Walkthrough of Comparisons

Let's walk through some comparisons using nmc.

When using the Tcl extension, an n-depth of 0 means 'use the largest valid value for n'.

% # Load the package and import the nmc command
% package require nmc
0.2
% namespace import nmc::nmc
% # Simple equality test of identical strings
% nmc 0 asdf asdf
0.000000000000000000
% # zero means identical.
% # If we compare slightly different strings of the same length:
% nmc 0 asdd asdf
0.894427190999915855
% # We get a value close to zero. How about a string that is a substring of the other?
% nmc 0 asdff asdf
0.447213595499957927
% # Also note that comparisons are commutative, like you'd expect:
% nmc 0 asdf asdff
0.447213595499957927
% # 'b' is closer to 'a' than 'z' is:
% nmc 0 asda asdb
0.447213595499957927
% nmc 0 asda asdz
11.18033988749894902
% # 'asdf' and 'asdfasdf' are more dissimilar than 'asdfasdf' and 'asdfasdfasdf'
% nmc 0 asdf asdfasdf
8.124038404635960830
% nmc 0 asdfasdf asdfasdfasdf
1.424000624219588395
% # The tcl extension can take a percent as its n argument, which will then be percentage of the maximum valid n.
% # Get a couple of large, equal sized random strings
% set fh [open /dev/urandom r]
% set rand1 [read $fh [expr 0x1000]]; set rand2 [read $fh [expr 0x1000]]; close $fh
% # Depending on use case, we may wish to see purely random data as similar.
% # Percent-n is useful for this. Comparison using max-valid n:
% nmc 0 $rand1 $rand2
69.20999364325710700
% nmc 1% $rand1 $rand2
7.700022818067388641

Short Comings

The extension requires all the strings to be loaded into memory, thus really large files cannot be compared.

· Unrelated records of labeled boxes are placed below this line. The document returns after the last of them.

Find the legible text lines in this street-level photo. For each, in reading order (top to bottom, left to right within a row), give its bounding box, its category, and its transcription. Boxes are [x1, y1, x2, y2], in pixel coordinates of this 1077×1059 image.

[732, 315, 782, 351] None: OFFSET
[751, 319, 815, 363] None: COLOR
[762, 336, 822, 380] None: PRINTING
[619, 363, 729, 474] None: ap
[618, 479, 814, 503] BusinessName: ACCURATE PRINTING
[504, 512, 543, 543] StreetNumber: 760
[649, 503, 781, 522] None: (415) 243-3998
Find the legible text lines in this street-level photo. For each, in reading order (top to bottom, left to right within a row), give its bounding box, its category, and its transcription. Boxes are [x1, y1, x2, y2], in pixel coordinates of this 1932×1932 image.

A sloppy work around, would be breaking the files into chunks and comparing the chunks. Eventually, an nmc for file streams (C-based) and channels (tcl-based) will be implemented.

Floating point math is used and, as you probably know, you cannot expect 100% consistent results between architectures. It is for making comparisons on a single machine, not between different devices. An NMC value on one machine is not useful to compare against an NMC value of the same data on another machine.

Licensing

All code included is released to the public domain, so long as the original author is credited.